If a line of the data below contains the string "component", copy it into your answer.

Stored data

##########

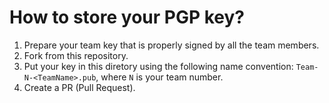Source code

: # How to store your PGP key?

1. Prepare your team key that is properly signed by all the team members.
2. Fork from this repository.
3. Put your key in this diretory using the following name convention:
   `Team-N-<TeamName>.pub`, where `N` is your team number.
4. Create a PR (Pull Request).
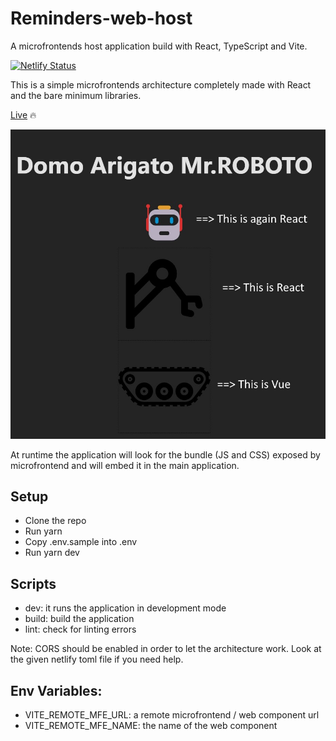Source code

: # Reminders-web-host
A microfrontends host application build with React, TypeScript and Vite.

[![Netlify Status](https://api.netlify.com/api/v1/badges/c2bdb562-f774-4246-b599-9bb05d81eb6d/deploy-status)](https://app.netlify.com/sites/reminders-web-host/deploys)

This is a simple microfrontends architecture completely made with React and the bare minimum libraries.

[Live](https://glittery-bavarois-ff123a.netlify.app/) 🔥

![Demo](/demo/demo.jpg)

At runtime the application will look for the bundle (JS and CSS) exposed by microfrontend and will embed it in the main application.  

Setup
---
- Clone the repo
- Run yarn
- Copy .env.sample into .env
- Run yarn dev

Scripts
---
- dev: it runs the application in development mode
- build: build the application
- lint: check for linting errors

Note:
CORS should be enabled in order to let the architecture work. 
Look at the given netlify toml file if you need help.

Env Variables:
---
- VITE_REMOTE_MFE_URL: a remote microfrontend / web component url
- VITE_REMOTE_MFE_NAME: the name of the web component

##########

## Answer for this exercise
- VITE_REMOTE_MFE_URL: a remote microfrontend / web component url
- VITE_REMOTE_MFE_NAME: the name of the web component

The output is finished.